The notion of “sovereignty through technology” is suspect as a pitch to consumers or workers. If sovereignty is collective control over social life, Musk’s home batteries or satellite internet look more like survival mechanisms for individuals and families — sauve qui peut. When applied to states, sovereignty is provided through the purchase of products and services from the only company providing them — Musk’s! In either case, this looks less like sovereignty than its privatized proxy.
Here is where the comparison with Fordism comes undone. A hegemonic social order rests on the consent of the ruled. But why care about consent if the ruled are all NPCs (non-player characters)?

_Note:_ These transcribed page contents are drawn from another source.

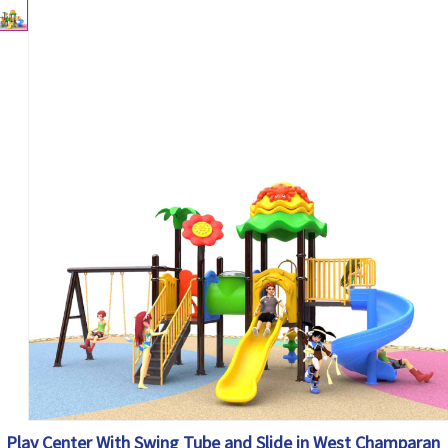
Play Center With Swing Tube and Slide in West Champaran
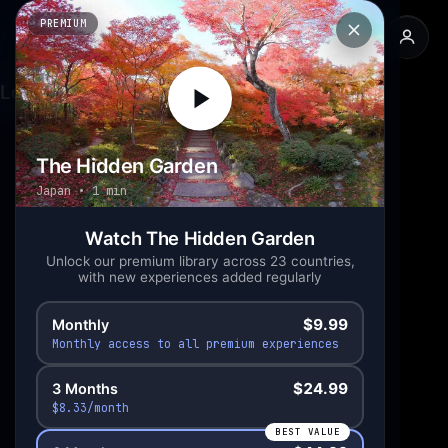
PREMIUM
The Hidden Garden
Back
Loading experience...
The Hidden Garden
Japan
1 min
Watch The Hidden Garden
Unlock our premium library across 23 countries,
with new experiences added regularly
$9.99
Monthly
Monthly access to all premium experiences
$24.99
3 Months
$8.33/month
BEST VALUE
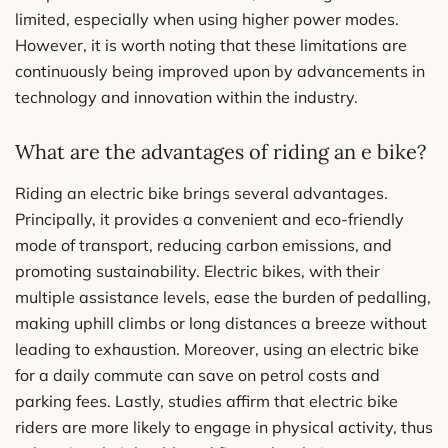
limited, especially when using higher power modes.
However, it is worth noting that these limitations are
continuously being improved upon by advancements in
technology and innovation within the industry.
What are the advantages of riding an e bike?
Riding an electric bike brings several advantages.
Principally, it provides a convenient and eco-friendly
mode of transport, reducing carbon emissions, and
promoting sustainability. Electric bikes, with their
multiple assistance levels, ease the burden of pedalling,
making uphill climbs or long distances a breeze without
leading to exhaustion. Moreover, using an electric bike
for a daily commute can save on petrol costs and
parking fees. Lastly, studies affirm that electric bike
riders are more likely to engage in physical activity, thus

Indeed, studies pointing to the emergence of a post-legitimate society have emphasized how platform firms are relying primarily on new forms of direct technological control as well as coercive, indirect market compulsion to coordinate activity.

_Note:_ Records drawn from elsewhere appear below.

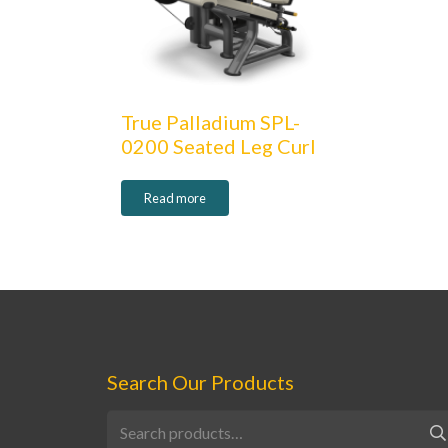
True Palladium SPL-
0200 Seated Leg Curl
Read more
Search Our Products
Search
for:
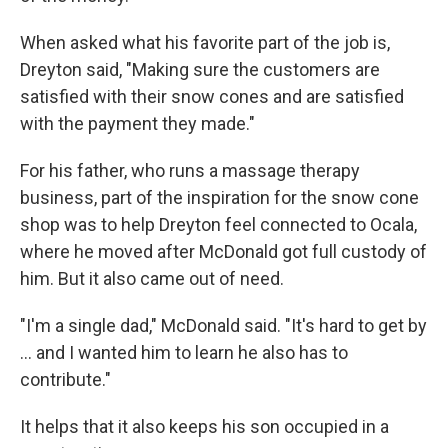
When asked what his favorite part of the job is,
Dreyton said, "Making sure the customers are
satisfied with their snow cones and are satisfied
with the payment they made."
For his father, who runs a massage therapy
business, part of the inspiration for the snow cone
shop was to help Dreyton feel connected to Ocala,
where he moved after McDonald got full custody of
him. But it also came out of need.
"I'm a single dad," McDonald said. "It's hard to get by
... and I wanted him to learn he also has to
contribute."
It helps that it also keeps his son occupied in a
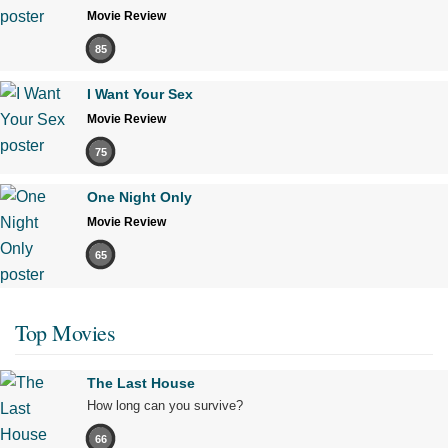
Movie Review
85
I Want Your Sex
Movie Review
75
One Night Only
Movie Review
65
Top Movies
The Last House
How long can you survive?
66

Beyond the workplace, this speaks to an order in which the pretense of consent, of normative justification, or of belief in ruling ideologies is understood to be outmoded. Muskism, then, is the nexus of tech, finance, and the state in a fragmenting world, promising little more than a garrison to protect a select few from the rest of humanity.

Muskism is both less and more than Fordism. Less because the organization of production doesn’t fan out to encompass a whole social order; more because it makes astounding claims about the nature of human being — of human living-together. If Fordism was a way of managing mass society, then post-Fordism — roughly overlapping with neoliberalism — was about managing and motivating atomized individuals in a post-mass society. Muskism would go a step further: not post-mass, but post-human.
A Futurism Too Far
For the futurists a hundred-odd years ago, the crowd was an object of fascination. Boccioni’s Riot in the Gallery (1910) depicts a messy crowd scene in a Milanese gallery; Carlo Carrà’s The Funeral of the Anarchist Galli (1911), a riot of clashing lines, conveys the energy of a confrontational crowd. It is chaotic, violent, and romantic; it is also vitally human.
While Italian futurism fed into fascism, the course of futurism’s relatives is instructive. In Russia, futurism wedded to Bolshevism. The emerging constructivism saw itself as a tool for building a socialist society. In Britain, vorticism was less concerned with the crowd but its regret over industrialized war was made expressly manifest in its works.
In 1913, Jacob Epstein created The Rock Drill: a hybrid, robotic, almost insect-like human figure mounted on an actual industrial rock drill. After the war, Epstein took apart the original sculpture, removing the rock drill and the figure’s limbs, leaving a truncated damaged body — Torso in Metal from Rock Drill — a mutilated survivor. The machine had belatedly come to be understood as destroyer of the body, of the human.
Muskism is ultimately a futurism before it is anything else. But it takes futurism’s antihuman tendencies far beyond the dreams of Marinetti and his fellow champions of mechanized dynamism. Muskism’s fantasy is a fantasy of the factory. Unlike in Fordism, the factory is not a means of production but of the world itself: “A chain of life and labor internalized into a single system: the sovereign factory-state.”
These questions impose themselves: What do we want machines for? Who owns them? How do we make them work for us? Muskism foregrounds them, and they are set to become the key lines of political division in our time.